WORK TO DO: Reproduce the following material line for line, with no alterations.

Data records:

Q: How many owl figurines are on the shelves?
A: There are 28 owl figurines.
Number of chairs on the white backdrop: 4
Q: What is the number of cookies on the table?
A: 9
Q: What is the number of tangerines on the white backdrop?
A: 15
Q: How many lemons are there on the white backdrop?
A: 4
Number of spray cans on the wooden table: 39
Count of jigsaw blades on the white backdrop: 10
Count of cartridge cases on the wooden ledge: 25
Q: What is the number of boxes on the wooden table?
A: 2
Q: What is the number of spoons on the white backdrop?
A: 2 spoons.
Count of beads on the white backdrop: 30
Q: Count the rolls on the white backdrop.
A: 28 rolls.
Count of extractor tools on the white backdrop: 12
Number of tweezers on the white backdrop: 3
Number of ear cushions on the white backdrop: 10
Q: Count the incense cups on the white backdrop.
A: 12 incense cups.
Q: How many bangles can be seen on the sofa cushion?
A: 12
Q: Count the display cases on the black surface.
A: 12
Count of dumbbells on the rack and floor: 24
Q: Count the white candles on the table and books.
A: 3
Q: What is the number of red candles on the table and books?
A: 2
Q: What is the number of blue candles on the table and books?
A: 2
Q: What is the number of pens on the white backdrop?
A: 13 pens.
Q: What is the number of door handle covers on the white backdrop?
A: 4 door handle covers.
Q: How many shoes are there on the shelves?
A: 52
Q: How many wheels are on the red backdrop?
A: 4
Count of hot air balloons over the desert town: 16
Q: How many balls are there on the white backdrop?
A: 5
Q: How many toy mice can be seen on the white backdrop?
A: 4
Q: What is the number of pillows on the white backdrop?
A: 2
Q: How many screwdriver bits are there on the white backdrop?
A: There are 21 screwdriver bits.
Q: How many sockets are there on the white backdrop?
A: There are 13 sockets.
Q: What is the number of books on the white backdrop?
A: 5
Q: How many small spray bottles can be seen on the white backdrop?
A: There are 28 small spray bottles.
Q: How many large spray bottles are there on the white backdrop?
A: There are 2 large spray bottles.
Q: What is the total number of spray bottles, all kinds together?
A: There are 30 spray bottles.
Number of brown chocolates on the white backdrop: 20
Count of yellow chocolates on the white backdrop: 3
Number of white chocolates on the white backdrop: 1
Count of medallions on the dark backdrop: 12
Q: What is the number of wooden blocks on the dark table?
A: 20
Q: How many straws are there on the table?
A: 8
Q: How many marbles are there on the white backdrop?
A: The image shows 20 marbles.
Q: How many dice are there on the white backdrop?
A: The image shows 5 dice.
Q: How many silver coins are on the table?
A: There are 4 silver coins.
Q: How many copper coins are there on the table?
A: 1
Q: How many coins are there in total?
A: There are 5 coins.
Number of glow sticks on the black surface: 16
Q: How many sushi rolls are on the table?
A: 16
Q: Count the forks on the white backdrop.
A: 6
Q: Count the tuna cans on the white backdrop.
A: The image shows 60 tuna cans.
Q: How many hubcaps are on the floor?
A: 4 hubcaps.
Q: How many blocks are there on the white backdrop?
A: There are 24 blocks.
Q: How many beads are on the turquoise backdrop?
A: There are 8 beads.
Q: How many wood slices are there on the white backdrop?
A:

SOLUTION TO THIS PROBLEM:
Q: How many owl figurines are on the shelves?
A: There are 28 owl figurines.
Number of chairs on the white backdrop: 4
Q: What is the number of cookies on the table?
A: 9
Q: What is the number of tangerines on the white backdrop?
A: 15
Q: How many lemons are there on the white backdrop?
A: 4
Number of spray cans on the wooden table: 39
Count of jigsaw blades on the white backdrop: 10
Count of cartridge cases on the wooden ledge: 25
Q: What is the number of boxes on the wooden table?
A: 2
Q: What is the number of spoons on the white backdrop?
A: 2 spoons.
Count of beads on the white backdrop: 30
Q: Count the rolls on the white backdrop.
A: 28 rolls.
Count of extractor tools on the white backdrop: 12
Number of tweezers on the white backdrop: 3
Number of ear cushions on the white backdrop: 10
Q: Count the incense cups on the white backdrop.
A: 12 incense cups.
Q: How many bangles can be seen on the sofa cushion?
A: 12
Q: Count the display cases on the black surface.
A: 12
Count of dumbbells on the rack and floor: 24
Q: Count the white candles on the table and books.
A: 3
Q: What is the number of red candles on the table and books?
A: 2
Q: What is the number of blue candles on the table and books?
A: 2
Q: What is the number of pens on the white backdrop?
A: 13 pens.
Q: What is the number of door handle covers on the white backdrop?
A: 4 door handle covers.
Q: How many shoes are there on the shelves?
A: 52
Q: How many wheels are on the red backdrop?
A: 4
Count of hot air balloons over the desert town: 16
Q: How many balls are there on the white backdrop?
A: 5
Q: How many toy mice can be seen on the white backdrop?
A: 4
Q: What is the number of pillows on the white backdrop?
A: 2
Q: How many screwdriver bits are there on the white backdrop?
A: There are 21 screwdriver bits.
Q: How many sockets are there on the white backdrop?
A: There are 13 sockets.
Q: What is the number of books on the white backdrop?
A: 5
Q: How many small spray bottles can be seen on the white backdrop?
A: There are 28 small spray bottles.
Q: How many large spray bottles are there on the white backdrop?
A: There are 2 large spray bottles.
Q: What is the total number of spray bottles, all kinds together?
A: There are 30 spray bottles.
Number of brown chocolates on the white backdrop: 20
Count of yellow chocolates on the white backdrop: 3
Number of white chocolates on the white backdrop: 1
Count of medallions on the dark backdrop: 12
Q: What is the number of wooden blocks on the dark table?
A: 20
Q: How many straws are there on the table?
A: 8
Q: How many marbles are there on the white backdrop?
A: The image shows 20 marbles.
Q: How many dice are there on the white backdrop?
A: The image shows 5 dice.
Q: How many silver coins are on the table?
A: There are 4 silver coins.
Q: How many copper coins are there on the table?
A: 1
Q: How many coins are there in total?
A: There are 5 coins.
Number of glow sticks on the black surface: 16
Q: How many sushi rolls are on the table?
A: 16
Q: Count the forks on the white backdrop.
A: 6
Q: Count the tuna cans on the white backdrop.
A: The image shows 60 tuna cans.
Q: How many hubcaps are on the floor?
A: 4 hubcaps.
Q: How many blocks are there on the white backdrop?
A: There are 24 blocks.
Q: How many beads are on the turquoise backdrop?
A: There are 8 beads.
Q: How many wood slices are there on the white backdrop?
A:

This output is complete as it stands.